→ **Given text**
########################################

In the third level, you begin to formalize the models implicit in these prior two steps, and build lists of folks to target based on their predicted propensity to buy (lots) from you.  So for example, you might say, "Folks who bought this much of this product this frequently, this recently who live in Greenwich and who visited our web site last week have this probability of buying this much from me, so therefore I can afford to target them with a marketing program that costs $x per person."  That's "predictive modelling".

Some folks evaluate the sophistication of a targeting capability by how fine-grained the target segments get, or by how close to 1-1 personalization you can get.  In my experience, there's often diminishing returns to this, often because the firm can't always practically execute differentiated experiences even if the marginal value of a personalized experience warrants it.  This isn't universally the case of course: promotional offers and similar experience variables (e.g., credit limits) are easier to vary than, say, a hotel lobby.

########################################

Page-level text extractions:
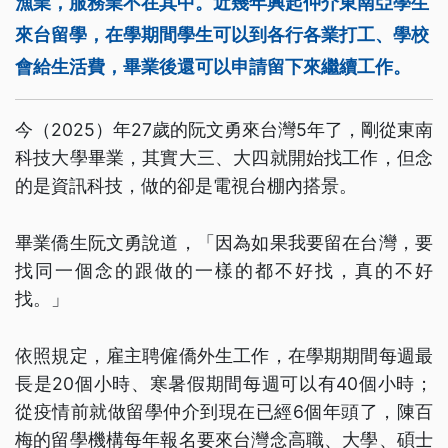
漁業，服務業不在其中。近幾年興起仲介東南亞學生
來台留學，在學期間學生可以到各行各業打工、學校
會給生活費，畢業後還可以申請留下來繼續工作。
今（2025）年27歲的阮文勇來台灣5年了，剛從東南
科技大學畢業，其實大三、大四就開始找工作，但念
的是資訊科技，做的卻是電視台棚內搭景。
畢業僑生阮文勇說道，「因為如果我要留在台灣，要
找同一個念的跟做的一樣的都不好找，真的不好
找。」
依照規定，雇主聘僱僑外生工作，在學期期間每週最
長是20個小時、寒暑假期間每週可以有40個小時；
從疫情前就做留學仲介到現在已經6個年頭了，陳百
梅的留學機構每年報名要來台灣念高職、大學、碩士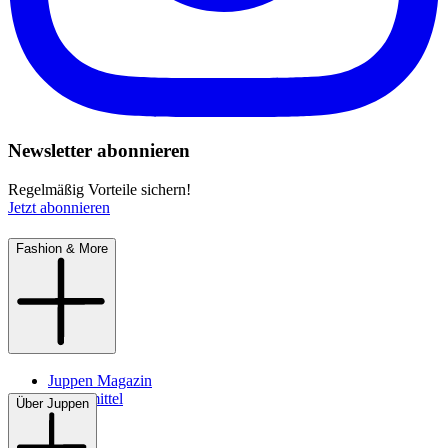
Newsletter abonnieren
Regelmäßig Vorteile sichern!
Jetzt abonnieren
Fashion & More
Juppen Magazin
Pflegemittel
Über Juppen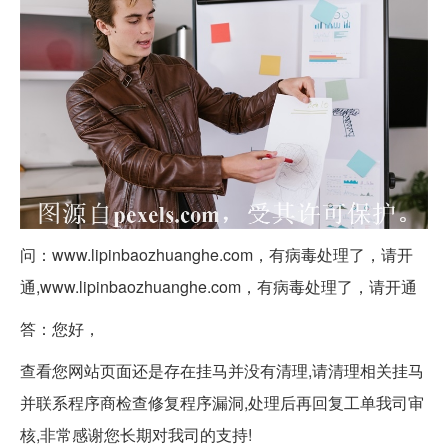
问：www.lipinbaozhuanghe.com，有病毒处理了，请开
通,www.lipinbaozhuanghe.com，有病毒处理了，请开通
答：您好，
查看您网站页面还是存在挂马并没有清理,请清理相关挂马
并联系程序商检查修复程序漏洞,处理后再回复工单我司审
核,非常感谢您长期对我司的支持!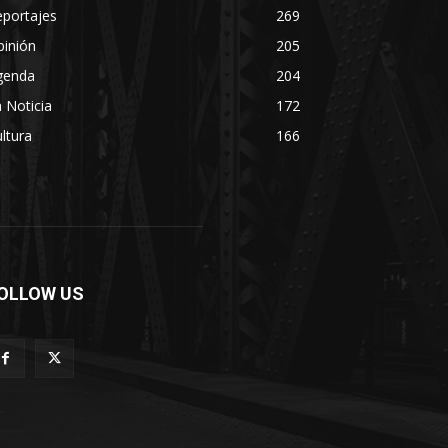
eportajes
269
pinión
205
genda
204
 Noticia
172
ltura
166
OLLOW US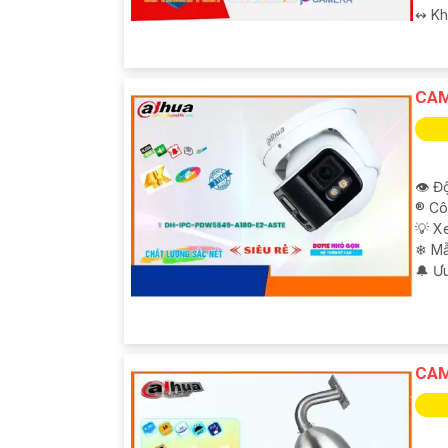
️↭ K
CAM
👁 Độ
®️ C
💡 X
❄ M
️🔔 Ư
CAM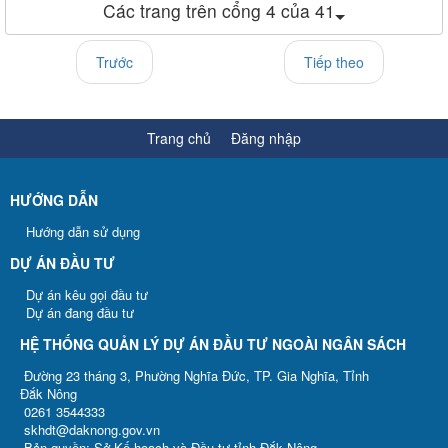
Các trang trên cổng 4 của 41
Trước
Tiếp theo
Trang chủ
Đăng nhập
HƯỚNG DẪN
Hướng dẫn sử dụng
DỰ ÁN ĐẦU TƯ
Dự án kêu gọi đầu tư
Dự án đang đầu tư
HỆ THỐNG QUẢN LÝ DỰ ÁN ĐẦU TƯ NGOÀI NGÂN SÁCH
Đường 23 tháng 3, Phường Nghĩa Đức, TP. Gia Nghĩa, Tỉnh
Đắk Nông
0261 3544333
skhdt@daknong.gov.vn
Bản quyền: Sở Kế hoạch và Đầu tư tỉnh Đắk Nông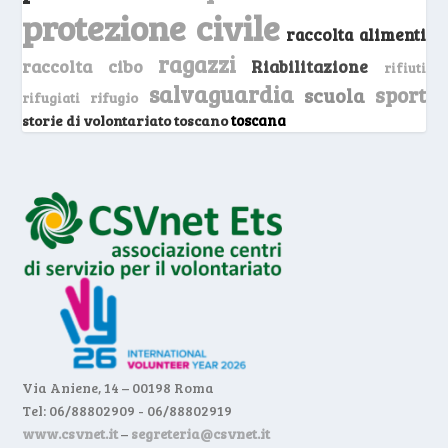
protezione civile
raccolta alimenti
ragazzi
raccolta cibo
Riabilitazione
rifiuti
salvaguardia
sport
scuola
rifugio
rifugiati
storie di volontariato toscano
toscana
Via Aniene, 14 – 00198 Roma
Tel: 06/88802909 - 06/88802919
www.csvnet.it
–
segreteria@csvnet.it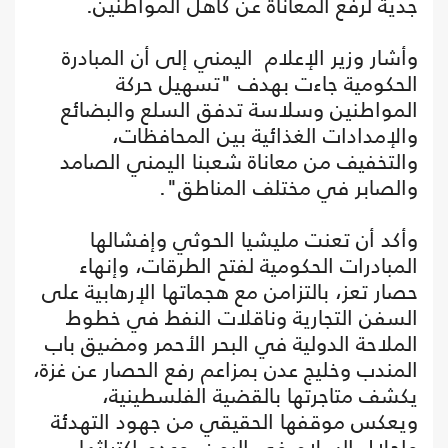
جدية لرفع المعاناة عن كاهل المواطنين.
وأشار وزير الإعلام اليمني إلى أن المبادرة
الحكومية جاءت بهدف "تسهيل حركة
المواطنين وسلاسة تدفق السلع والبضائع
والإمدادات الغذائية بين المحافظات،
والتخفيف من معاناة شعبنا اليمني الصامد
والصابر في مختلف المناطق".
وأكد أن تعنت مليشيا الحوثي وإفشالها
المبادرات الحكومية لفتح الطرقات، وإنهاء
حصار تعز، بالتزامن مع هجماتها الإرهابية على
السفن التجارية وناقلات النفط في خطوط
الملاحة الدولية في البحر الأحمر ومضيق باب
المندب وخليج عدن بمزاعم رفع الحصار عن غزة،
يكشف متاجرتها بالقضية الفلسطينية،
ويعكس موقفها الحقيقي من جهود التهدئة
وإحلال السلام في اليمن، وعدم اكتراثها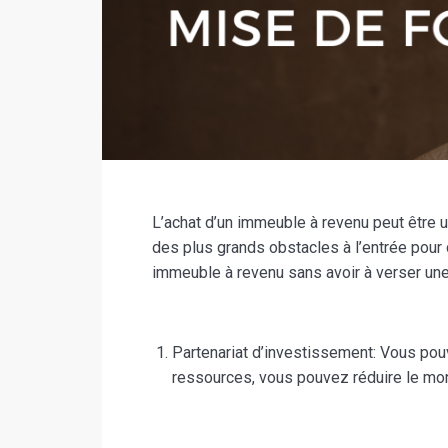
L’achat d’un immeuble à revenu peut être 
des plus grands obstacles à l’entrée pour
immeuble à revenu sans avoir à verser un
Partenariat d’investissement: Vous pou
ressources, vous pouvez réduire le mon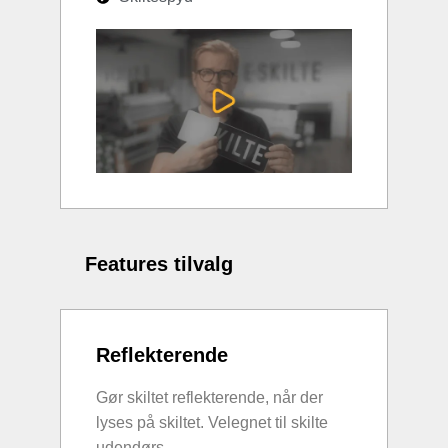
Features tilvalg
Reflekterende
Gør skiltet reflekterende, når der
lyses på skiltet. Velegnet til skilte
udendørs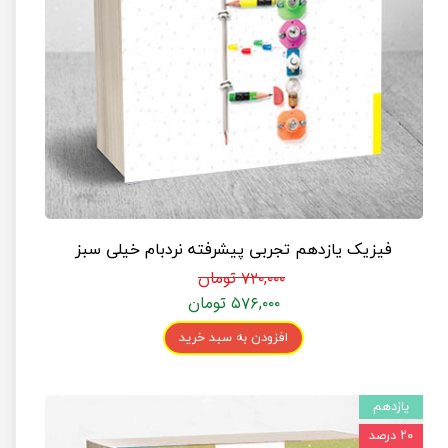
فیزیک یازدهم تجربی پیشرفته نردبام خیلی سبز
۷۲۰,۰۰۰ تومان
۵۷۶,۰۰۰ تومان
افزودن به سبد خرید
یازدهم
۲۰ درصد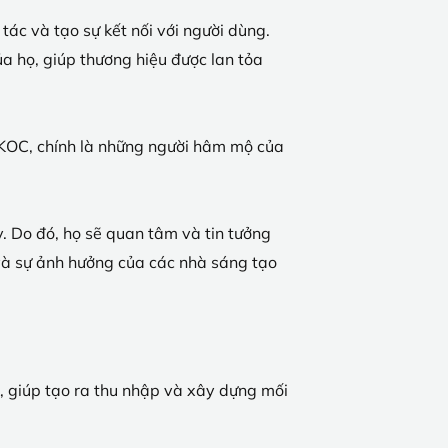
tác và tạo sự kết nối với người dùng.
ủa họ, giúp thương hiệu được lan tỏa
L/KOC, chính là những người hâm mộ của
. Do đó, họ sẽ quan tâm và tin tưởng
và sự ảnh hưởng của các nhà sáng tạo
k, giúp tạo ra thu nhập và xây dựng mối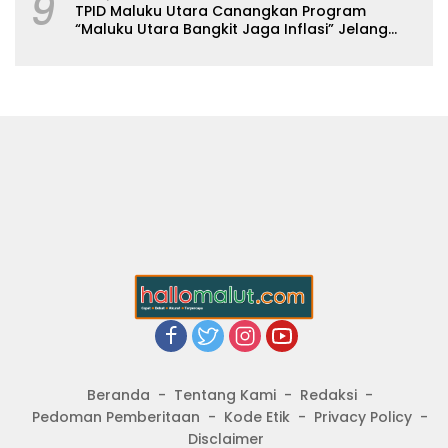
9
TPID Maluku Utara Canangkan Program
“Maluku Utara Bangkit Jaga Inflasi” Jelang
Iduladha 2026
Beranda
Tentang Kami
Redaksi
Pedoman Pemberitaan
Kode Etik
Privacy Policy
Disclaimer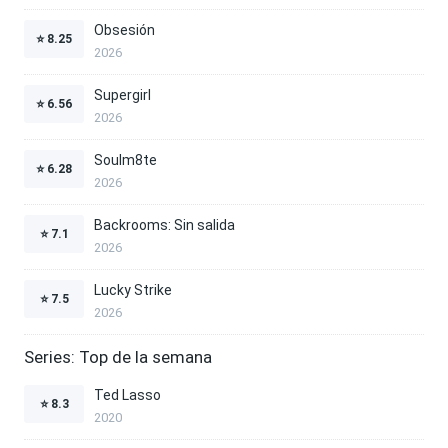
Obsesión
⭐
8.25
2026
Supergirl
⭐
6.56
2026
Soulm8te
⭐
6.28
2026
Backrooms: Sin salida
⭐
7.1
2026
Lucky Strike
⭐
7.5
2026
Series: Top de la semana
Ted Lasso
⭐
8.3
2020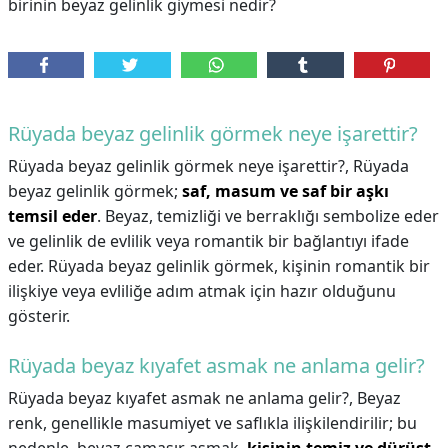
birinin beyaz gelinlik giymesi nedir?
Rüyada beyaz gelinlik görmek neye işarettir?
Rüyada beyaz gelinlik görmek neye işarettir?,
Rüyada
beyaz gelinlik görmek;
saf, masum ve saf bir aşkı
temsil eder
. Beyaz, temizliği ve berraklığı sembolize eder
ve gelinlik de evlilik veya romantik bir bağlantıyı ifade
eder. Rüyada beyaz gelinlik görmek, kişinin romantik bir
ilişkiye veya evliliğe adım atmak için hazır olduğunu
gösterir.
Rüyada beyaz kıyafet asmak ne anlama gelir?
Rüyada beyaz kıyafet asmak ne anlama gelir?,
Beyaz
renk, genellikle masumiyet ve saflıkla ilişkilendirilir; bu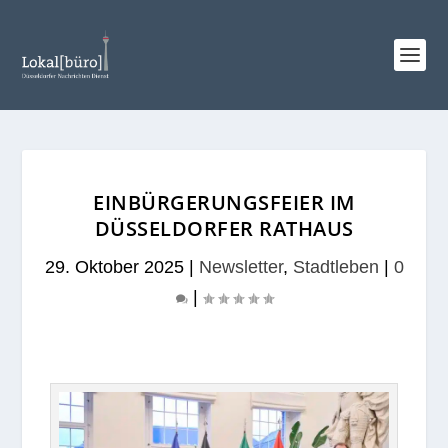
EINBÜRGERUNGSFEIER IM
DÜSSELDORFER RATHAUS
29. Oktober 2025
|
Newsletter
,
Stadtleben
|
0
|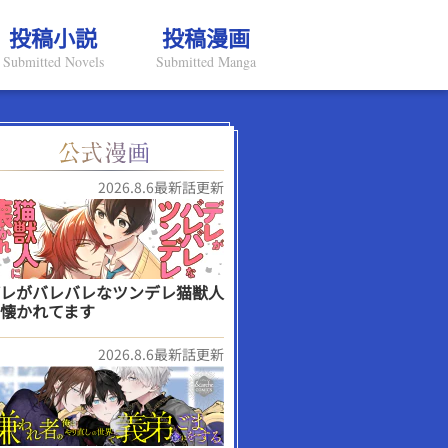
投稿小説
投稿漫画
Submitted Novels
Submitted Manga
2026.8.6最新話更新
レがバレバレなツンデレ猫獣人
懐かれてます
2026.8.6最新話更新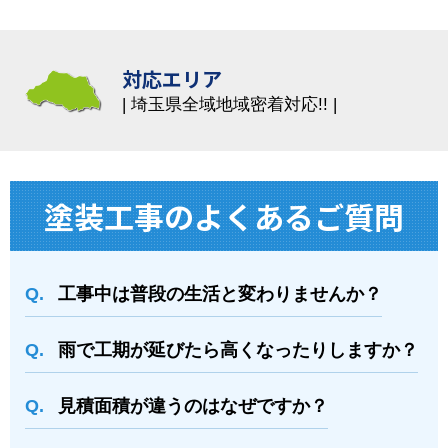
対応エリア
埼玉県全域地域密着対応!!
塗装⼯事のよくあるご質問
工事中は普段の生活と変わりませんか？
雨で工期が延びたら高くなったりしますか？
⾒積⾯積が違うのはなぜですか？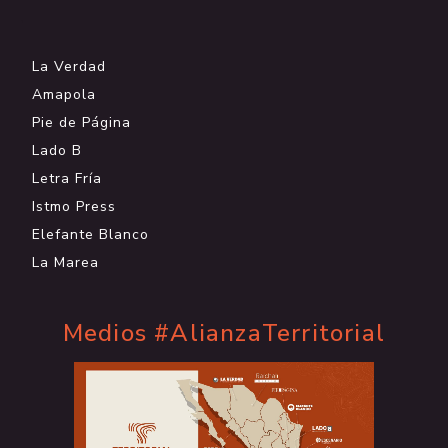
.
La Verdad
Amapola
Pie de Página
Lado B
Letra Fría
Istmo Press
Elefante Blanco
La Marea
Medios #AlianzaTerritorial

########################################

→ **Explore the material**
(A) In the targeting excerpt, what name is given to the third level's approach?
(B) List every trait used to describe the targeted folks in the quoted example within the targeting excerpt.
(C) Reproduce word for word the part of the targeting excerpt between "Some folks evaluate" and "a hotel lobby.", inclusive.

→ **Outputs in order**
(A) Predictive modelling.

(B)
- Bought this much
- Of this product
- This frequently
- This recently
- Live in Greenwich
- Visited the web site last week

(C)
Some folks evaluate the sophistication of a targeting capability by how fine-grained the target segments get, or by how close to 1-1 personalization you can get.  In my experience, there's often diminishing returns to this, often because the firm can't always practically execute differentiated experiences even if the marginal value of a personalized experience warrants it.  This isn't universally the case of course: promotional offers and similar experience variables (e.g., credit limits) are easier to vary than, say, a hotel lobby.